= Record extracts =

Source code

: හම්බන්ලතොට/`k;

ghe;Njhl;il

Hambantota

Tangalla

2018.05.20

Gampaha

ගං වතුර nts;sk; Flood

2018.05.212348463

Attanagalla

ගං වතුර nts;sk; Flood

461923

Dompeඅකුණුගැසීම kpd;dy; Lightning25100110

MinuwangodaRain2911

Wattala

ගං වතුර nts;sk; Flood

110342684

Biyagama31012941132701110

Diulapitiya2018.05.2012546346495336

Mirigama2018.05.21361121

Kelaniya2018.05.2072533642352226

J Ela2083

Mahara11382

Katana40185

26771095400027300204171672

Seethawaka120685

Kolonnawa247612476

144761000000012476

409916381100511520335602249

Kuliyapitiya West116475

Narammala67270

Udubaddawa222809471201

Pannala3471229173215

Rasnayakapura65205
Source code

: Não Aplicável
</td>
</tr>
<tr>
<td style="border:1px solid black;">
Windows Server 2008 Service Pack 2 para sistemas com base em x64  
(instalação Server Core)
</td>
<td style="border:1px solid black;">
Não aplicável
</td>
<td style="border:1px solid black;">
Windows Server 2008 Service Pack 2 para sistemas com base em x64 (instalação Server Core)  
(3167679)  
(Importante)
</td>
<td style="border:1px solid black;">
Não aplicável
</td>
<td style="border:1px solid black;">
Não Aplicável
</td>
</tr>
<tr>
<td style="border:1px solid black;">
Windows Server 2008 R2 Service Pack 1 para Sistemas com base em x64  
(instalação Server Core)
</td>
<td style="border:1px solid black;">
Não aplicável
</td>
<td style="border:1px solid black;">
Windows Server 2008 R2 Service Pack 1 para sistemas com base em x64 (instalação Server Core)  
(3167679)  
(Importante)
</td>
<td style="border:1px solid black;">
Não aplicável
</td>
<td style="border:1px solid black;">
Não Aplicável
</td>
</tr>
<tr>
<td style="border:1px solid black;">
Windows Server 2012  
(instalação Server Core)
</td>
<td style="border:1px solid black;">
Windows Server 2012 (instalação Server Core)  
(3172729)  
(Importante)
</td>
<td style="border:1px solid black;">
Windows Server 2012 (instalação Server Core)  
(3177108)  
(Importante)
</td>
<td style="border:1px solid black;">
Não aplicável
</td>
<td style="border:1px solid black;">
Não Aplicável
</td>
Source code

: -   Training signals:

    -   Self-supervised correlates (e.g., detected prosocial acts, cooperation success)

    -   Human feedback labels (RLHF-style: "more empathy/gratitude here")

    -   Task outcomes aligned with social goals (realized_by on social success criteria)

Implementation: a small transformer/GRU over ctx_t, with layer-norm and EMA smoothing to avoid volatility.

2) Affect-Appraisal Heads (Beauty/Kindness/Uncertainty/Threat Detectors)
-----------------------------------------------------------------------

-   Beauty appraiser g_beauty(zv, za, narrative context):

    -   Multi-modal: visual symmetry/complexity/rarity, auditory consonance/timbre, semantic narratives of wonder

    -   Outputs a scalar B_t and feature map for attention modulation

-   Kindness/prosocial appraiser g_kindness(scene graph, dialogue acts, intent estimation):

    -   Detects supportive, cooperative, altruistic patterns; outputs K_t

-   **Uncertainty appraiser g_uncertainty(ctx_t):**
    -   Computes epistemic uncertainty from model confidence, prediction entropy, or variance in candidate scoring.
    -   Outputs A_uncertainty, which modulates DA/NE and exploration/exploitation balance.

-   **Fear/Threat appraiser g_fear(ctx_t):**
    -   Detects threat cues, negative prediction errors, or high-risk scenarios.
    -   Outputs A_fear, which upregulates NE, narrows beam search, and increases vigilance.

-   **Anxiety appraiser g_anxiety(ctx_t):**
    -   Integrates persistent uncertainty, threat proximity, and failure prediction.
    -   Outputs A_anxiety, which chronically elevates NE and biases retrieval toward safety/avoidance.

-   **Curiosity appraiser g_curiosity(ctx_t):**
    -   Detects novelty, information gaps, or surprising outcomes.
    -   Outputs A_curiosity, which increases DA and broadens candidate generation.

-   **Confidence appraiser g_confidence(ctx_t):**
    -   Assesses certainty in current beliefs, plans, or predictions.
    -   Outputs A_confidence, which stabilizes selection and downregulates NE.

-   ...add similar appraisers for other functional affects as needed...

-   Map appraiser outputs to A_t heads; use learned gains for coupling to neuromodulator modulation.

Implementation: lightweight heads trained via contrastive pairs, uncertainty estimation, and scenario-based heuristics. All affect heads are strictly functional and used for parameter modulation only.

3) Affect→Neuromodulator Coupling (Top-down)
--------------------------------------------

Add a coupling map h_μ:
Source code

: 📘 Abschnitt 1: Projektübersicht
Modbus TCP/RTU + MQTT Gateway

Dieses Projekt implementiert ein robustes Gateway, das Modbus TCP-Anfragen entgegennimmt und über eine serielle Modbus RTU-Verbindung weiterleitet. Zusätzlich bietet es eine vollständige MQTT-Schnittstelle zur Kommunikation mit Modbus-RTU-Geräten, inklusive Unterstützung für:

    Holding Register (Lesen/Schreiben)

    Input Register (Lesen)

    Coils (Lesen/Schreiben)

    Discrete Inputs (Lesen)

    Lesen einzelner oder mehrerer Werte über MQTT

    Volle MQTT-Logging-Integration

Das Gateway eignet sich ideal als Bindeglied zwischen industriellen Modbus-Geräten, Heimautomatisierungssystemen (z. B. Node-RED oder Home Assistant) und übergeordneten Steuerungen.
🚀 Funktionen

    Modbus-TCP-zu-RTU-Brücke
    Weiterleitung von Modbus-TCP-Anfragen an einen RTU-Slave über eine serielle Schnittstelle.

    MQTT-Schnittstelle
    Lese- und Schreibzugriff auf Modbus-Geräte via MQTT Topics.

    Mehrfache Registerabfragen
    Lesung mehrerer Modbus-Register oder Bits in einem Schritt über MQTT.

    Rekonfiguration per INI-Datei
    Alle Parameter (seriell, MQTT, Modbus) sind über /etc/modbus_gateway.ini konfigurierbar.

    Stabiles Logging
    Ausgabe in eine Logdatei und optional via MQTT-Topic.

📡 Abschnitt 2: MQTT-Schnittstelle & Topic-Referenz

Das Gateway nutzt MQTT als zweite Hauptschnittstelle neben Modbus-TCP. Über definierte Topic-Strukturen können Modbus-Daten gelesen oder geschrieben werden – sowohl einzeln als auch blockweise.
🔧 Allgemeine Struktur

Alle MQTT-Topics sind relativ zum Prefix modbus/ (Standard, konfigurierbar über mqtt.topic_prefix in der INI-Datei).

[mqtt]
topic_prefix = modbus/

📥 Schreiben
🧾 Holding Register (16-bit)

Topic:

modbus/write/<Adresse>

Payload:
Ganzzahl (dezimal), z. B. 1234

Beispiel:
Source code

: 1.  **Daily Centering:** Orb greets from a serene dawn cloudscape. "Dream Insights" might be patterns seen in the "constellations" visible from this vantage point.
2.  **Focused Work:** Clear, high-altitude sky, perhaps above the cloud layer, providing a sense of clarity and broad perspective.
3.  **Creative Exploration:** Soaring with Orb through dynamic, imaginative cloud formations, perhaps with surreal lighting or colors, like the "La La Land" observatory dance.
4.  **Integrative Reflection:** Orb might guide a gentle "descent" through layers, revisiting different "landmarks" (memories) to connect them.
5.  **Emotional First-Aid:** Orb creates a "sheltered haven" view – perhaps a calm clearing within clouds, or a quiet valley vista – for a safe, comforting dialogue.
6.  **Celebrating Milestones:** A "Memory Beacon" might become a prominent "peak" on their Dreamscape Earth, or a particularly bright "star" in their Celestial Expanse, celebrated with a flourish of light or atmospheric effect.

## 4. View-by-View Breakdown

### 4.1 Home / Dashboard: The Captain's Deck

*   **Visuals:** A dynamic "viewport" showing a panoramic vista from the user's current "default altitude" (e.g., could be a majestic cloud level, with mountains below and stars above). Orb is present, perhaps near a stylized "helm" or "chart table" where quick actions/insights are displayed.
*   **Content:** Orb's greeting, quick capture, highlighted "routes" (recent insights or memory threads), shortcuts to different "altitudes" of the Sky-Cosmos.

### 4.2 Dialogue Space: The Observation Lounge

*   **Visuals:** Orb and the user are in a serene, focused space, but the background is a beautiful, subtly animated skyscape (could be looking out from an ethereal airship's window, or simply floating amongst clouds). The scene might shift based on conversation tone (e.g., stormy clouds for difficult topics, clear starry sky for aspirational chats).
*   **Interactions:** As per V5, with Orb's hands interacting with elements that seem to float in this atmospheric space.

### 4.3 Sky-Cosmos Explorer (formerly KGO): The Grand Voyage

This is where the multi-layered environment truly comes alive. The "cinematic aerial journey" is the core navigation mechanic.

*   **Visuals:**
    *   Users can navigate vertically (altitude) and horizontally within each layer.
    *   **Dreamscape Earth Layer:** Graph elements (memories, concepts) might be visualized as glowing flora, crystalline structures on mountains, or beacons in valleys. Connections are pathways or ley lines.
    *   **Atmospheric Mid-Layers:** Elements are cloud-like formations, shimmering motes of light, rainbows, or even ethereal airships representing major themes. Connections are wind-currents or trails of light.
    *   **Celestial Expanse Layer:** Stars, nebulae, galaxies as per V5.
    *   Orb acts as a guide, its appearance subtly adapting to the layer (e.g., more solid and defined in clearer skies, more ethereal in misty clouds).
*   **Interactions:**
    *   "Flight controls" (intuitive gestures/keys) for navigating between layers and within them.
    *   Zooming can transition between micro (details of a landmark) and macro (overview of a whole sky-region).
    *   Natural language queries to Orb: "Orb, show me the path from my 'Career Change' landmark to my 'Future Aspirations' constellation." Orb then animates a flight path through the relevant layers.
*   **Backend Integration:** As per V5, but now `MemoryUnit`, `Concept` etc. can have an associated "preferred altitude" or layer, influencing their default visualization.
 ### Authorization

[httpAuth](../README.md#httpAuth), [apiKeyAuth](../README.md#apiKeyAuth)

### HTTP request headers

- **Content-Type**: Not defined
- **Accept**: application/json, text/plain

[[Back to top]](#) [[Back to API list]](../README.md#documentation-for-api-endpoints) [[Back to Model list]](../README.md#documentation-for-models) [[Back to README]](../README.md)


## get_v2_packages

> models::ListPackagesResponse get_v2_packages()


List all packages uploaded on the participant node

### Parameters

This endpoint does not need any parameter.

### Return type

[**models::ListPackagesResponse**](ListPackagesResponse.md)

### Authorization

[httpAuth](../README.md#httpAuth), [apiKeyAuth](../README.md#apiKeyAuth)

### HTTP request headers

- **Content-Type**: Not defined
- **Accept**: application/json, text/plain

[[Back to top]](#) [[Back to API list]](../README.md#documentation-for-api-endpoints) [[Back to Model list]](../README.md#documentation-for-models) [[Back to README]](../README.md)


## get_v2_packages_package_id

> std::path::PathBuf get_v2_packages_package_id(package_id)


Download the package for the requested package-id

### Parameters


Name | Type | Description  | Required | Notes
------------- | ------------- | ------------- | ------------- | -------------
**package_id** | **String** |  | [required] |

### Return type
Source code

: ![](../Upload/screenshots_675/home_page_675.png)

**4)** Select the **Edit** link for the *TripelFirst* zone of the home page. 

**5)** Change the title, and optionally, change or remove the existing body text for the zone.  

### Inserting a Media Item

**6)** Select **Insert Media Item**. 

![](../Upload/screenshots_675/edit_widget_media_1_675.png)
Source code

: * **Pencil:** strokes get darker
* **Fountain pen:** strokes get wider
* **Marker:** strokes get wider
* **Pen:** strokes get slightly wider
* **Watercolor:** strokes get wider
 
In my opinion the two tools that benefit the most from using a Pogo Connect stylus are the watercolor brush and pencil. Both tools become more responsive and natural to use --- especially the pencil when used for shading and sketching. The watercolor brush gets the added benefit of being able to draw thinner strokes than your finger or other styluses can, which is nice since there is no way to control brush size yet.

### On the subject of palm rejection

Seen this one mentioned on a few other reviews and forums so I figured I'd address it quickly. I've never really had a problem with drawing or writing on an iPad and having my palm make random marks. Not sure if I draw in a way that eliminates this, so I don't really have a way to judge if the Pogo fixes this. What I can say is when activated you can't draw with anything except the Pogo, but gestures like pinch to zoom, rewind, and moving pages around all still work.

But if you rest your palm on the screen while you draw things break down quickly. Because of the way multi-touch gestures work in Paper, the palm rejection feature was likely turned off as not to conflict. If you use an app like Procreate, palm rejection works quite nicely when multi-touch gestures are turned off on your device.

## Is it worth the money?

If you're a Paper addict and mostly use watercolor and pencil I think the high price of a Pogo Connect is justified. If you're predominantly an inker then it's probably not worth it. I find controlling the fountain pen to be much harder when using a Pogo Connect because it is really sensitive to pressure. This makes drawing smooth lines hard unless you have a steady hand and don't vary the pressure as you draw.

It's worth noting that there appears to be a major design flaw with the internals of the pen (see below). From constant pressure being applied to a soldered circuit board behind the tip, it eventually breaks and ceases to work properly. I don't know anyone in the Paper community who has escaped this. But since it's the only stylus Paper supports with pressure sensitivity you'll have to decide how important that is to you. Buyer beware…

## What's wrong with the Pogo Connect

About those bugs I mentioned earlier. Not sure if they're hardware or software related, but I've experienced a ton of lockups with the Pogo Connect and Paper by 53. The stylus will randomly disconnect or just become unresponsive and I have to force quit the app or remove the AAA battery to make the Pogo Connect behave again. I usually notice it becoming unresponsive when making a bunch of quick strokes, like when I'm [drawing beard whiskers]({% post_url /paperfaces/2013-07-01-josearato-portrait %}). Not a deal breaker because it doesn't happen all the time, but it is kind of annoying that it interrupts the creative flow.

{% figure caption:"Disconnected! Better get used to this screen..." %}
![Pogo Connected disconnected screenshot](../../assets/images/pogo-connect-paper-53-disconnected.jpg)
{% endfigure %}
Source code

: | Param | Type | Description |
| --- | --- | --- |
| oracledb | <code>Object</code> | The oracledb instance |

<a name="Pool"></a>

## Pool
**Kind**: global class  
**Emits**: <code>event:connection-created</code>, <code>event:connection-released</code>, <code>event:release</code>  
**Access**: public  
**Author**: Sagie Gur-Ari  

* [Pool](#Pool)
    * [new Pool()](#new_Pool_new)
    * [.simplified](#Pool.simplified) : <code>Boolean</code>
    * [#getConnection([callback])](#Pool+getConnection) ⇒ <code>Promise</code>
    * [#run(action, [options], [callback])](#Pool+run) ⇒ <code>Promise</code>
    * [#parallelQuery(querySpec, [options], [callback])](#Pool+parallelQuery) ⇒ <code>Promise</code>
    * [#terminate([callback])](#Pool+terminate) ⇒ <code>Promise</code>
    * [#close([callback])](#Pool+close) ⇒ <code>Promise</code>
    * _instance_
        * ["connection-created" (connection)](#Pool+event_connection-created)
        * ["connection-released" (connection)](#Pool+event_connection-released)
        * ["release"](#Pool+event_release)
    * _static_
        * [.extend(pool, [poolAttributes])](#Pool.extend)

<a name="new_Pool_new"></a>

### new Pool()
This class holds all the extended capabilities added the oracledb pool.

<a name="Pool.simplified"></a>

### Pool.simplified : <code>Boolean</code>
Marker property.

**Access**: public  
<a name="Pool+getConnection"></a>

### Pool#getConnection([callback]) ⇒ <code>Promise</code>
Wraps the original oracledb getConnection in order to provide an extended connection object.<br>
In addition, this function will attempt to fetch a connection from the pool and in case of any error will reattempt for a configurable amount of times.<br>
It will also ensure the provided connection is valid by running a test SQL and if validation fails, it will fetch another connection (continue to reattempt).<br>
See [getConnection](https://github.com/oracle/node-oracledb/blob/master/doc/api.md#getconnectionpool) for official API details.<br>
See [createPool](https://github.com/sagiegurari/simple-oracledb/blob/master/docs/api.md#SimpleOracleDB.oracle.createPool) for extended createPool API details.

= Brief =
Reproduce, character for character, the data from the line containing "### Pool#getConnection([callback]) ⇒" through the final line of the data, including both of those lines.

= Answer section =
### Pool#getConnection([callback]) ⇒ <code>Promise</code>
Wraps the original oracledb getConnection in order to provide an extended connection object.<br>
In addition, this function will attempt to fetch a connection from the pool and in case of any error will reattempt for a configurable amount of times.<br>
It will also ensure the provided connection is valid by running a test SQL and if validation fails, it will fetch another connection (continue to reattempt).<br>
See [getConnection](https://github.com/oracle/node-oracledb/blob/master/doc/api.md#getconnectionpool) for official API details.<br>
See [createPool](https://github.com/sagiegurari/simple-oracledb/blob/master/docs/api.md#SimpleOracleDB.oracle.createPool) for extended createPool API details.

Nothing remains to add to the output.